**EXERCISE PROMPT:** Write out, as a numbered list with blank lines omitted, the lines of the items from the very first line up to and including the line with "300,000円＜昇給有無＞有＜残業手当＞有＜給与補足＞※予定年収".

**EXTRACTED ENTRIES:**
_ _ _ _ _ _ _

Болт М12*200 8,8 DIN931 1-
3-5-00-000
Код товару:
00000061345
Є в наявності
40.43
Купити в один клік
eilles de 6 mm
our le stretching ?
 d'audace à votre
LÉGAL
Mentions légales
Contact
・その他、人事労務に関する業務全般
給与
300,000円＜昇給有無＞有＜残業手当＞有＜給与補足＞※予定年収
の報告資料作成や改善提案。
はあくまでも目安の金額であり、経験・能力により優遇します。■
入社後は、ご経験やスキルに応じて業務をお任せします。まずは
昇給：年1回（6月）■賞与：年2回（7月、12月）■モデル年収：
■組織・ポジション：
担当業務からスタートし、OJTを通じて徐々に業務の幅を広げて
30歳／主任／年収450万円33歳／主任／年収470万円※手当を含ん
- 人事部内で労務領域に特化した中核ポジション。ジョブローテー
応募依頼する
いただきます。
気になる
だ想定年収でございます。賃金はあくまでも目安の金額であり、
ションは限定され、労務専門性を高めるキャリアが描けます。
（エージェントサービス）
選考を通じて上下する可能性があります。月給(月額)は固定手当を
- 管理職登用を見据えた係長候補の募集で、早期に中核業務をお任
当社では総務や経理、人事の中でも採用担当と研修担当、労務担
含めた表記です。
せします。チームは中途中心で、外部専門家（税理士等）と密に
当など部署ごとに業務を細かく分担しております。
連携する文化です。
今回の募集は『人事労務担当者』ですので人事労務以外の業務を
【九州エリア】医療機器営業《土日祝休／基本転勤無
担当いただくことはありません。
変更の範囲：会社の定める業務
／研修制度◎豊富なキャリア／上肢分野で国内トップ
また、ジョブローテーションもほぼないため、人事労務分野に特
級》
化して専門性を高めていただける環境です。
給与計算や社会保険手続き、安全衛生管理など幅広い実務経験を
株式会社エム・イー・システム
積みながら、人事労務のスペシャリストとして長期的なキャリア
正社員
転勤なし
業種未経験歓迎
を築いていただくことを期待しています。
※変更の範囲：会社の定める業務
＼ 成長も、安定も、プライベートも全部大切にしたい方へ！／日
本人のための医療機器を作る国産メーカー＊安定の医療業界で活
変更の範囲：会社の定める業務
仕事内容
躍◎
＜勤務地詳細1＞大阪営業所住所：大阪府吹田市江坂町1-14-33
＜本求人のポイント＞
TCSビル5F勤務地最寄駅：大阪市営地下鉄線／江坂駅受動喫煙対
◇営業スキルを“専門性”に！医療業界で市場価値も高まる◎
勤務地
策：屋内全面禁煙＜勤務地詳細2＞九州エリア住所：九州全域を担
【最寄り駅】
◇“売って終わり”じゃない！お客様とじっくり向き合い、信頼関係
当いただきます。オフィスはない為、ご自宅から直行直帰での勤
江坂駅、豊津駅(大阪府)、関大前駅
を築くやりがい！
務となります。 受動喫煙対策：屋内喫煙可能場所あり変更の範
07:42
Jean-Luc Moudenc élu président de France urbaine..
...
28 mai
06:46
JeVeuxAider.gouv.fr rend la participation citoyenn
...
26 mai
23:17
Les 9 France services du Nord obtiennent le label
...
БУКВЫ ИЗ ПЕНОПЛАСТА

_ _ _ _ _ _ _

**OUTPUT OF THE EXERCISE:**
1. Болт М12*200 8,8 DIN931 1-
2. 3-5-00-000
3. Код товару:
4. 00000061345
5. Є в наявності
6. 40.43
7. Купити в один клік
8. eilles de 6 mm
9. our le stretching ?
10.  d'audace à votre
11. LÉGAL
12. Mentions légales
13. Contact
14. ・その他、人事労務に関する業務全般
15. 給与
16. 300,000円＜昇給有無＞有＜残業手当＞有＜給与補足＞※予定年収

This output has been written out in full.